- **TASK DETAILS**
Set down the entries below exactly, leaving out all images.

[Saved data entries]
····················
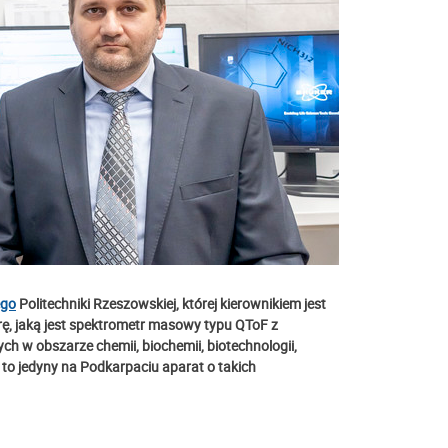
ego
Politechniki Rzeszowskiej, której kierownikiem jest
rę, jaką jest spektrometr masowy typu QToF z
h w obszarze chemii, biochemii, biotechnologii,
t to jedyny na Podkarpaciu aparat o takich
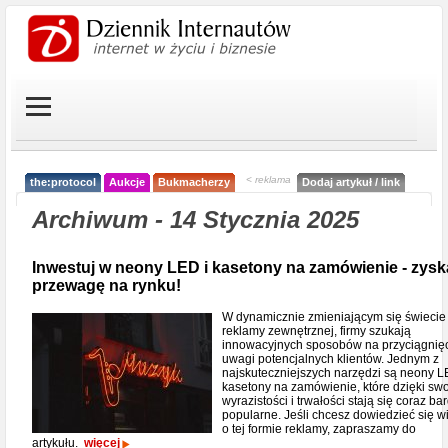
< reklama
the:protocol
Aukcje
Bukmacherzy
Dodaj artykuł / link
Archiwum - 14 Stycznia 2025
Inwestuj w neony LED i kasetony na zamówienie - zysk
przewagę na rynku!
W dynamicznie zmieniającym się świecie
reklamy zewnętrznej, firmy szukają
innowacyjnych sposobów na przyciągnię
uwagi potencjalnych klientów. Jednym z
najskuteczniejszych narzędzi są neony L
kasetony na zamówienie, które dzięki swo
wyrazistości i trwałości stają się coraz bar
popularne. Jeśli chcesz dowiedzieć się w
o tej formie reklamy, zapraszamy do
artykułu.
więcej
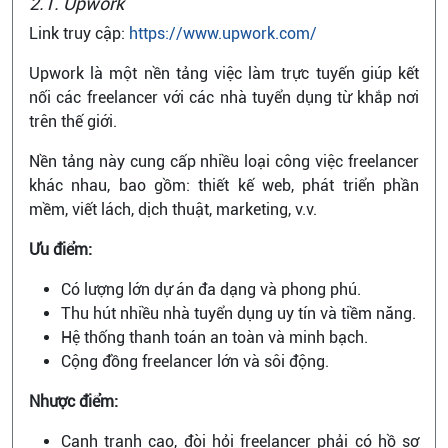
2.1. Upwork
Link truy cập:
https://www.upwork.com/
Upwork là một nền tảng việc làm trực tuyến giúp kết
nối các freelancer với các nhà tuyển dụng từ khắp nơi
trên thế giới.
Nền tảng này cung cấp nhiều loại công việc freelancer
khác nhau, bao gồm: thiết kế web, phát triển phần
mềm, viết lách, dịch thuật, marketing, v.v.
Ưu điểm:
Có lượng lớn dự án đa dạng và phong phú.
Thu hút nhiều nhà tuyển dụng uy tín và tiềm năng.
Hệ thống thanh toán an toàn và minh bạch.
Cộng đồng freelancer lớn và sôi động.
Nhược điểm:
Cạnh tranh cao, đòi hỏi freelancer phải có hồ sơ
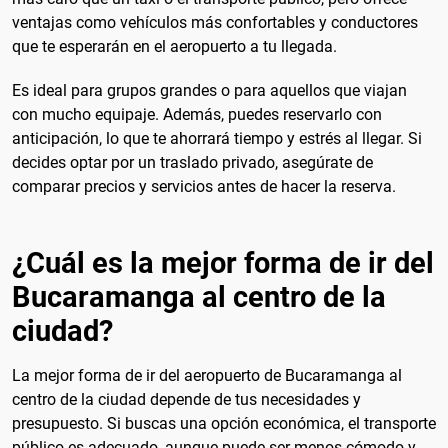
ventajas como vehículos más confortables y conductores
que te esperarán en el aeropuerto a tu llegada.
Es ideal para grupos grandes o para aquellos que viajan
con mucho equipaje. Además, puedes reservarlo con
anticipación, lo que te ahorrará tiempo y estrés al llegar. Si
decides optar por un traslado privado, asegúrate de
comparar precios y servicios antes de hacer la reserva.
¿Cuál es la mejor forma de ir del
Bucaramanga al centro de la
ciudad?
La mejor forma de ir del aeropuerto de Bucaramanga al
centro de la ciudad depende de tus necesidades y
presupuesto. Si buscas una opción económica, el transporte
público es adecuado, aunque puede ser menos cómodo y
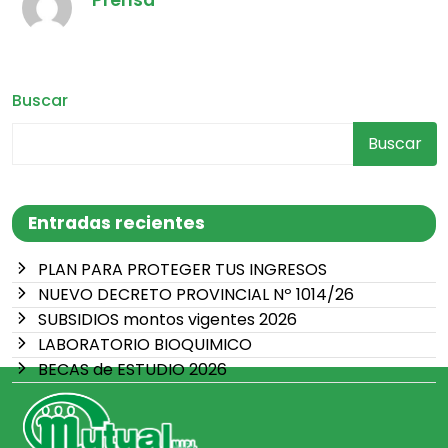
Buscar
Buscar
Entradas recientes
PLAN PARA PROTEGER TUS INGRESOS
NUEVO DECRETO PROVINCIAL Nº 1014/26
SUBSIDIOS montos vigentes 2026
LABORATORIO BIOQUIMICO
BECAS de ESTUDIO 2026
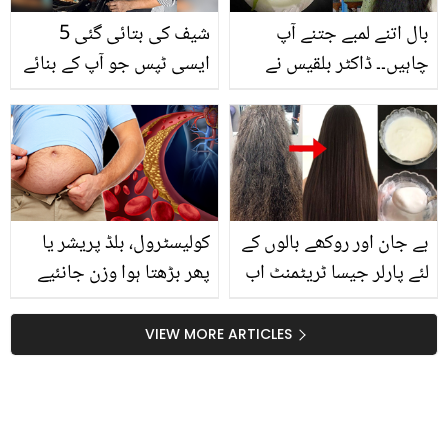
بال اتنے لمبے جتنے آپ
شیف کی بتائی گئی 5
چاہیں۔۔ ڈاکٹر بلقیس نے
ایسی ٹپس جو آپ کے بنائے
ہری مرچوں سے بالوں کو
ہوئے کھانے کا ذائقہ بڑھا
من چاہا لمبا اور خوبصورت
دے ۔۔۔ وہ ٹپس جو ہر عورت
بنانے کا کون سا ٹانک بتایا؟
جاننا چاہیئے
بے جان اور روکھے بالوں کے
کولیسٹرول، بلڈ پریشر یا
لئے پارلر جیسا ٹریٹمنٹ اب
پھر بڑھتا ہوا وزن جانئیے
گھر میں،یہ 3 گھریلو اجزاء
وہ نسخہ جو کرے ان تمام
کا ہیئر ماسک جو بنائے
مسائل کو حل
VIEW MORE ARTICLES
بالوں کو نرم و ملائم اور
چمکدار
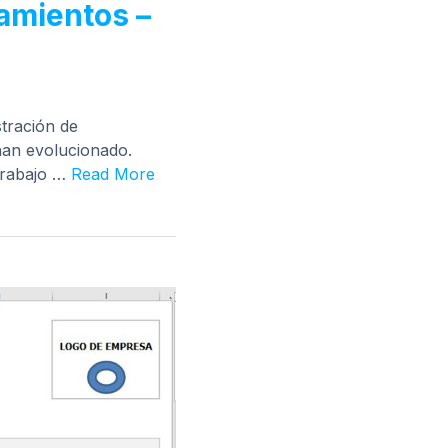
namientos –
tración de
han evolucionado.
trabajo …
Read More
····················
- **WRITTEN SOLUTION**
ego
Politechniki Rzeszowskiej, której kierownikiem jest
rę, jaką jest spektrometr masowy typu QToF z
h w obszarze chemii, biochemii, biotechnologii,
t to jedyny na Podkarpaciu aparat o takich
< reklama
the:protocol
Aukcje
Bukmacherzy
Dodaj artykuł / link
Archiwum - 14 Stycznia 2025
Inwestuj w neony LED i kasetony na zamówienie - zysk
przewagę na rynku!
W dynamicznie zmieniającym się świecie
reklamy zewnętrznej, firmy szukają
innowacyjnych sposobów na przyciągnię
uwagi potencjalnych klientów. Jednym z
najskuteczniejszych narzędzi są neony L
kasetony na zamówienie, które dzięki swo
wyrazistości i trwałości stają się coraz bar
popularne. Jeśli chcesz dowiedzieć się w
o tej formie reklamy, zapraszamy do
artykułu.
więcej
2.1. Upwork
Link truy cập:
https://www.upwork.com/
Upwork là một nền tảng việc làm trực tuyến giúp kết
nối các freelancer với các nhà tuyển dụng từ khắp nơi
trên thế giới.
Nền tảng này cung cấp nhiều loại công việc freelancer
khác nhau, bao gồm: thiết kế web, phát triển phần
mềm, viết lách, dịch thuật, marketing, v.v.
Ưu điểm:
Có lượng lớn dự án đa dạng và phong phú.
Thu hút nhiều nhà tuyển dụng uy tín và tiềm năng.
Hệ thống thanh toán an toàn và minh bạch.
Cộng đồng freelancer lớn và sôi động.
Nhược điểm:
Cạnh tranh cao, đòi hỏi freelancer phải có hồ sơ
ventajas como vehículos más confortables y conductores
que te esperarán en el aeropuerto a tu llegada.
Es ideal para grupos grandes o para aquellos que viajan
con mucho equipaje. Además, puedes reservarlo con
anticipación, lo que te ahorrará tiempo y estrés al llegar. Si
decides optar por un traslado privado, asegúrate de
comparar precios y servicios antes de hacer la reserva.
¿Cuál es la mejor forma de ir del
Bucaramanga al centro de la
ciudad?
La mejor forma de ir del aeropuerto de Bucaramanga al
centro de la ciudad depende de tus necesidades y
presupuesto. Si buscas una opción económica, el transporte
público es adecuado, aunque puede ser menos cómodo y
Buscar
Buscar
Entradas recientes
PLAN PARA PROTEGER TUS INGRESOS
NUEVO DECRETO PROVINCIAL Nº 1014/26
SUBSIDIOS montos vigentes 2026
LABORATORIO BIOQUIMICO
BECAS de ESTUDIO 2026
بال اتنے لمبے جتنے آپ
شیف کی بتائی گئی 5
چاہیں۔۔ ڈاکٹر بلقیس نے
ایسی ٹپس جو آپ کے بنائے
ہری مرچوں سے بالوں کو
ہوئے کھانے کا ذائقہ بڑھا
من چاہا لمبا اور خوبصورت
دے ۔۔۔ وہ ٹپس جو ہر عورت
بنانے کا کون سا ٹانک بتایا؟
جاننا چاہیئے
بے جان اور روکھے بالوں کے
کولیسٹرول، بلڈ پریشر یا
لئے پارلر جیسا ٹریٹمنٹ اب
پھر بڑھتا ہوا وزن جانئیے
گھر میں،یہ 3 گھریلو اجزاء
وہ نسخہ جو کرے ان تمام
کا ہیئر ماسک جو بنائے
مسائل کو حل
VIEW MORE ARTICLES
بالوں کو نرم و ملائم اور
چمکدار
namientos –
tración de
han evolucionado.
trabajo …
Read More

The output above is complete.